Sang nenek disebut sering tidak bisa tidur dan mengkhawatirkan dua anaknya yang ditahan dalam kasus ini juga, salah satunya I Made Dharma. “Kadang-kadang beliau teringat dengan dua anaknya yang ditahan. Bahkan beliau sudah berpikiran bahwa dirinya akan dijebloskan ke penjara,” imbuh Vicensius.

Menurutnya, Nyoman Reja tidak tahu menahu soal pemalsuan silsilah dan kemungkinan hanya ikut menandatangani dokumen tanpa memahami isinya. “Dia mungkin dijempolin sama yang buat. Ditanya pernah tanda tangan surat? Dia jawab pernah, tapi sambil nunjuk orang lain,” ucap Vincensius.
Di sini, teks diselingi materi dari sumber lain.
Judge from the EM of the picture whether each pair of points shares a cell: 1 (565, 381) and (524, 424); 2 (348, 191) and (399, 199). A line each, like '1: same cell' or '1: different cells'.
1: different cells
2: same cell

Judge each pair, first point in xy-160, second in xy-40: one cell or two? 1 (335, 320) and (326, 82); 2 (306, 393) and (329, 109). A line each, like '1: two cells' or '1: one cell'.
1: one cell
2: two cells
Penasihat hukum menilai, usia dan kondisi kesehatan Nyoman Reja sudah tidak memungkinkan untuk bertanggung jawab secara pidana. “Dari sisi perbuatannya mungkin ada, tetapi dalam hukum pidana yang diutamakan adalah niat (mens rea),” tegas Vicensius. 

Dia juga menekankan bahwa kasus ini semestinya diselesaikan lewat jalur perdata, bukan pidana. “Pidana itu adalah ultimum remedium, upaya terakhir. Harusnya perkara ini diselesaikan melalui gugatan perdata terlebih dahulu,” terangnya.

Dalam perkara ini, Nyoman Reja didakwa bersama 16 terdakwa lainnya yang masih merupakan keluarga besar, mulai dari anak, cucu, hingga sepupu. Mereka antara lain I Made Dharma, 64, I Ketut Sukadana, 58, I Made Nelson, 56, Ni Wayan Suweni, 55, I Ketut Suardana, 51, I Made Mariana, 54, I Wayan Sudartha, 57, I Wayan Arjana, 48, I Ketut Alit Jenata, 50, I Gede Wahyudi, 30, I Nyoman Astawa, 55, I Made Alit Saputra, 45, I Made Putra Wiryana, 22, I Nyoman Sumertha, 63, I Ketut Senta, 78, dan I Made Atmaja, 61.

Mereka didakwa melanggar Pasal 263 ayat (1) dan (2) KUHP serta Pasal 277 jo Pasal 55 ayat (1) ke-1 KUHP karena diduga membuat atau menggunakan silsilah palsu untuk menggugat hak atas tanah warisan. Dalam persidangan, para terdakwa melalui penasihat hukum dari Kantor Semeton Dharma, mengajukan eksepsi (keberatan) atas dakwaan Jaksa Penuntut Umum (JPU). Salah satu kuasa hukum, Warsa T Bhuwana, menyebut dakwaan JPU prematur karena perkara pokoknya masih berupa sengketa keabsahan silsilah yang belum diputus secara hukum tetap.

“Perkara ini seharusnya menjadi ranah perdata, dan belum dapat dibawa ke ranah pidana,” kata Warsa. 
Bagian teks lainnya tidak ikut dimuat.